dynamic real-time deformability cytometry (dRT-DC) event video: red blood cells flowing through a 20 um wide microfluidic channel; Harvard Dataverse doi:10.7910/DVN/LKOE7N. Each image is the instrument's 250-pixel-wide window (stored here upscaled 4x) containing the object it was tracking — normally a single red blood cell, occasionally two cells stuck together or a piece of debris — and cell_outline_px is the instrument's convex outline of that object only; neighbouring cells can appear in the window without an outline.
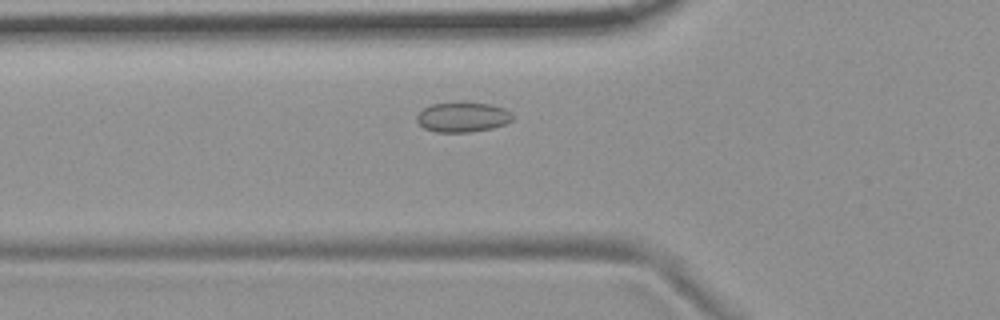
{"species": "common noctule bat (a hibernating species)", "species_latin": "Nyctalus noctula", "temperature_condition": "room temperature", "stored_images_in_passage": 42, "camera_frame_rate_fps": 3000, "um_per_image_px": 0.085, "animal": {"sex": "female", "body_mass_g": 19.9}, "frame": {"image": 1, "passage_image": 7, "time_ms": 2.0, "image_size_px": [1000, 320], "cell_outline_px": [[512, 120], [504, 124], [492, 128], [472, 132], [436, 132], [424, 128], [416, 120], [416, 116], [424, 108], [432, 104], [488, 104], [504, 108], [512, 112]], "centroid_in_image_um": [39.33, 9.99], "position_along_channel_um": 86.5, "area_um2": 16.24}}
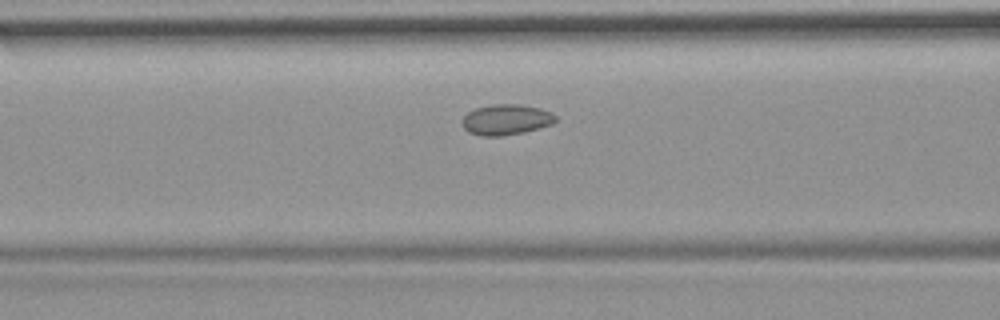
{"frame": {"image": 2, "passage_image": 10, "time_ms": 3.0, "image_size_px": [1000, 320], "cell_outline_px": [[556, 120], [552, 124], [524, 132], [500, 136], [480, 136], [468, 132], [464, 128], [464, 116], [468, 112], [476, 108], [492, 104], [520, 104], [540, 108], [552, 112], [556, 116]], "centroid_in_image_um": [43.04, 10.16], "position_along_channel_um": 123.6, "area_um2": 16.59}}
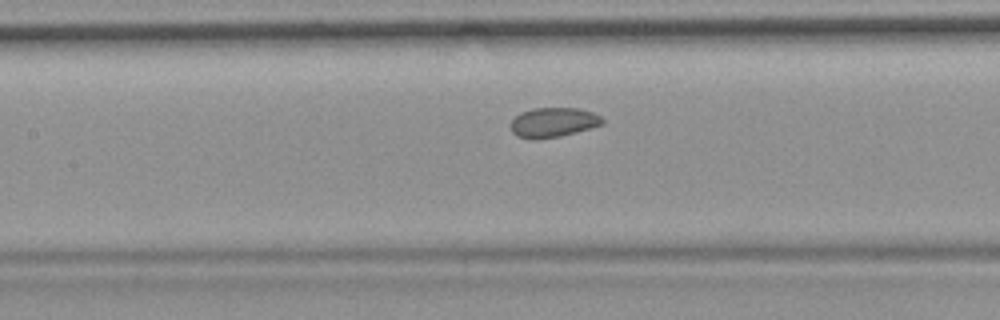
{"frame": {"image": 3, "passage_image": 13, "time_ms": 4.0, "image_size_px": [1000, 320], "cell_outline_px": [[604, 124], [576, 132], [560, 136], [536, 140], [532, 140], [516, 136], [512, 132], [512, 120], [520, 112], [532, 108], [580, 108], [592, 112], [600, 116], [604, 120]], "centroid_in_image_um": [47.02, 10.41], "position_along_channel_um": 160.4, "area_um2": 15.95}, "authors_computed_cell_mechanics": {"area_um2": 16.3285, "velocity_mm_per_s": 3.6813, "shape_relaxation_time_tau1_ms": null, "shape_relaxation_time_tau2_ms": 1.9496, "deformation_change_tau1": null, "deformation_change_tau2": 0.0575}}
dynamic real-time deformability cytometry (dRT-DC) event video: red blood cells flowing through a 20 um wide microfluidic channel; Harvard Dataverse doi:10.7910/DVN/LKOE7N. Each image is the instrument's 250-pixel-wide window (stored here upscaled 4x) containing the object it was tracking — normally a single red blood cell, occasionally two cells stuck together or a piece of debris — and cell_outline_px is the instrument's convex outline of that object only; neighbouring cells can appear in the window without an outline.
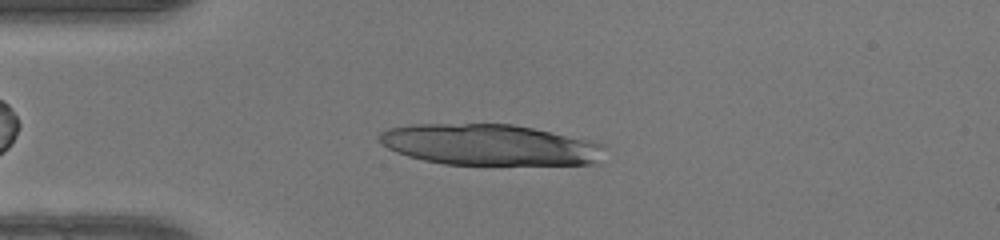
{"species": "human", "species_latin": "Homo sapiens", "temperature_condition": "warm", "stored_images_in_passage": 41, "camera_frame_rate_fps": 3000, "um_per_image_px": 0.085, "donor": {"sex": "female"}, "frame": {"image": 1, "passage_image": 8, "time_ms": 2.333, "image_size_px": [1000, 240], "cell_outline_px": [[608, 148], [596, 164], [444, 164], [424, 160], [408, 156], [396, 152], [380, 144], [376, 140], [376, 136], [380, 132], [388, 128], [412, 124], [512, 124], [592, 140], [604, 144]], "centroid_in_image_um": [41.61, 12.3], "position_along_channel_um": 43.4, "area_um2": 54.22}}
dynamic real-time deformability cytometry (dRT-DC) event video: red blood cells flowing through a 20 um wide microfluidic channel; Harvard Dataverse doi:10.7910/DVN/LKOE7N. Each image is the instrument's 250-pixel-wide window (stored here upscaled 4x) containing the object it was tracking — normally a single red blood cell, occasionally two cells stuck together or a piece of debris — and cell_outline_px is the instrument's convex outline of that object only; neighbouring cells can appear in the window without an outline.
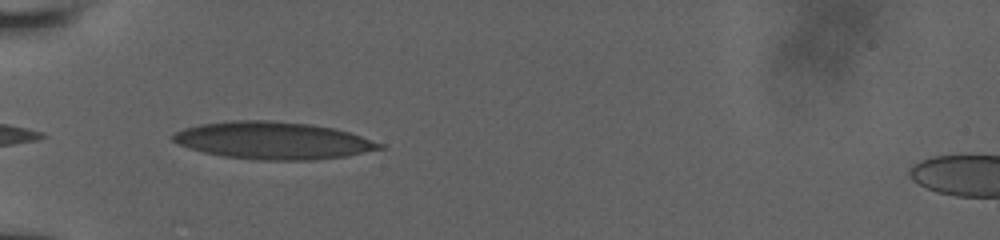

===

- **WHAT YOU NEED TO DO**
Excluding the pictures, reproduce every entry exactly as given.

- **ANSWER TO THIS TASK**
dynamic real-time deformability cytometry (dRT-DC) event video: red blood cells flowing through a 20 um wide microfluidic channel; Harvard Dataverse doi:10.7910/DVN/LKOE7N. Each image is the instrument's 250-pixel-wide window (stored here upscaled 4x) containing the object it was tracking — normally a single red blood cell, occasionally two cells stuck together or a piece of debris — and cell_outline_px is the instrument's convex outline of that object only; neighbouring cells can appear in the window without an outline.
{"species": "common noctule bat (a hibernating species)", "species_latin": "Nyctalus noctula", "temperature_condition": "room temperature", "stored_images_in_passage": 42, "camera_frame_rate_fps": 3000, "um_per_image_px": 0.085, "animal": {"sex": "female", "body_mass_g": 19.9}, "frame": {"image": 1, "passage_image": 7, "time_ms": 2.0, "image_size_px": [1000, 320], "cell_outline_px": [[512, 120], [504, 124], [492, 128], [472, 132], [436, 132], [424, 128], [416, 120], [416, 116], [424, 108], [432, 104], [488, 104], [504, 108], [512, 112]], "centroid_in_image_um": [39.33, 9.99], "position_along_channel_um": 86.5, "area_um2": 16.24}}
{"frame": {"image": 2, "passage_image": 10, "time_ms": 3.0, "image_size_px": [1000, 320], "cell_outline_px": [[556, 120], [552, 124], [524, 132], [500, 136], [480, 136], [468, 132], [464, 128], [464, 116], [468, 112], [476, 108], [492, 104], [520, 104], [540, 108], [552, 112], [556, 116]], "centroid_in_image_um": [43.04, 10.16], "position_along_channel_um": 123.6, "area_um2": 16.59}}
{"frame": {"image": 3, "passage_image": 13, "time_ms": 4.0, "image_size_px": [1000, 320], "cell_outline_px": [[604, 124], [576, 132], [560, 136], [536, 140], [532, 140], [516, 136], [512, 132], [512, 120], [520, 112], [532, 108], [580, 108], [592, 112], [600, 116], [604, 120]], "centroid_in_image_um": [47.02, 10.41], "position_along_channel_um": 160.4, "area_um2": 15.95}, "authors_computed_cell_mechanics": {"area_um2": 16.3285, "velocity_mm_per_s": 3.6813, "shape_relaxation_time_tau1_ms": null, "shape_relaxation_time_tau2_ms": 1.9496, "deformation_change_tau1": null, "deformation_change_tau2": 0.0575}}
dynamic real-time deformability cytometry (dRT-DC) event video: red blood cells flowing through a 20 um wide microfluidic channel; Harvard Dataverse doi:10.7910/DVN/LKOE7N. Each image is the instrument's 250-pixel-wide window (stored here upscaled 4x) containing the object it was tracking — normally a single red blood cell, occasionally two cells stuck together or a piece of debris — and cell_outline_px is the instrument's convex outline of that object only; neighbouring cells can appear in the window without an outline.
{"species": "human", "species_latin": "Homo sapiens", "temperature_condition": "warm", "stored_images_in_passage": 41, "camera_frame_rate_fps": 3000, "um_per_image_px": 0.085, "donor": {"sex": "female"}, "frame": {"image": 1, "passage_image": 8, "time_ms": 2.333, "image_size_px": [1000, 240], "cell_outline_px": [[608, 148], [596, 164], [444, 164], [424, 160], [408, 156], [396, 152], [380, 144], [376, 140], [376, 136], [380, 132], [388, 128], [412, 124], [512, 124], [592, 140], [604, 144]], "centroid_in_image_um": [41.61, 12.3], "position_along_channel_um": 43.4, "area_um2": 54.22}}
dynamic real-time deformability cytometry (dRT-DC) event video: red blood cells flowing through a 20 um wide microfluidic channel; Harvard Dataverse doi:10.7910/DVN/LKOE7N. Each image is the instrument's 250-pixel-wide window (stored here upscaled 4x) containing the object it was tracking — normally a single red blood cell, occasionally two cells stuck together or a piece of debris — and cell_outline_px is the instrument's convex outline of that object only; neighbouring cells can appear in the window without an outline.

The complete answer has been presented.